Question

Figure shows two current segments. In the upper segment, an arc of radius 4 cm subtends an angle of 120° with centre P. The lower segment includes a large semicircle of radius 5 cm also with centre P. If I = 0.4 amp in both. If the net magnetic field at point P due to these current segments is $\dfrac{{\pi x}}{{30}}\mu T$ then find the value of x.

Answer 1

First find the magnetic field at P due to the upper segment. Then, find the magnetic field at P due to the lower segment. Subtract them to find the net magnetic field and compare the result with the given relation. Use the appropriate to find the magnetic field induction at P.

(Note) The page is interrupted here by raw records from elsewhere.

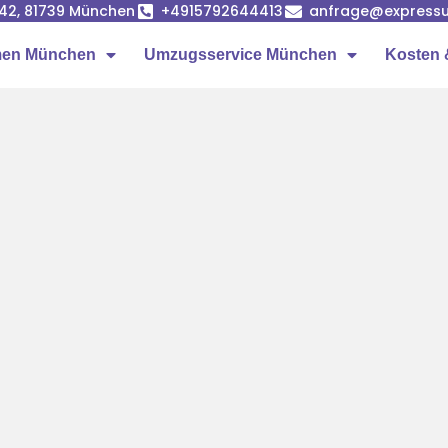
42, 81739 München
+4915792644413
anfrage@express
men München
Umzugsservice München
Kosten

Complete step by step answer:
Magnetic field induction at P due to the upper segment
Here, the angle made by the current carrying arc at the centre $\theta = 120^\circ \Rightarrow \theta = \dfrac{{2\pi }}{3}$ radians.
Current flowing in the segment, I = 0.4 A
Radius, r = 5 cm = 0.05 m
Magnetic field induction at the point P is given by the relation$\overrightarrow B = \dfrac{{{\mu _0}}}{{4\pi }}\dfrac{I}{r}\theta$
$\Rightarrow \overrightarrow {{B_1}} = {10^{ - 7}} \times \dfrac{{0.4}}{{0.05}} \times \dfrac{{2\pi }}{3}$
$\Rightarrow \overrightarrow {{B_1}} = \dfrac{{8\pi }}{{15}} \times {10^{ - 6}} = \dfrac{{8\pi }}{{15}}\,\mu T = \dfrac{{16\pi }}{{30}}\,\mu T$
Here, the direction of the magnetic field induction is outside the plane of paper.
Magnetic field induction at P due to the lower segment
Here, the angle made by the current carrying arc at the centre $\theta = 180^\circ \Rightarrow \theta = \pi$ radians.
Current flowing in the segment, I = 0.4 A
Radius, r = 5 cm = 0.05 m
Magnetic field induction at the point P is given by the relation$\overrightarrow B = \dfrac{{{\mu _0}}}{{4\pi }}\dfrac{I}{r}\theta$
$\Rightarrow \overrightarrow {{B_2}} = {10^{ - 7}} \times \dfrac{{0.4}}{{0.05}} \times \pi$
$\Rightarrow \overrightarrow {{B_2}} = \dfrac{{4\pi }}{5} \times {10^{ - 6}} = \dfrac{{4\pi }}{5}\mu T = \dfrac{{24\pi }}{{30}}\mu T$
Here, the direction of the magnetic field is inside the plane of paper.
Net magnetic field at Point P is $\overrightarrow B = \overrightarrow {{B_2}} - \overrightarrow {{B_1}}$
$\Rightarrow \overrightarrow B = \dfrac{{24\pi }}{{30}}\mu T - \dfrac{{16\pi }}{{30}}\mu T = \dfrac{{8\pi }}{{30}}\mu T$
The direction of the magnetic field induction is inside the plane of paper.
Comparing it with the equation $\dfrac{{\pi x}}{{30}}\mu T$, we get x = 8.

Note:
The direction of the magnetic field due to a circular arc depends on the direction of the current flowing in the coil. The direction of the magnetic field is found by the Right hand thumb rule. If the direction of the current is in the clockwise direction, the magnetic field points into the plane of paper. If it is in the anticlockwise direction. The magnetic field will points towards the plane of paper.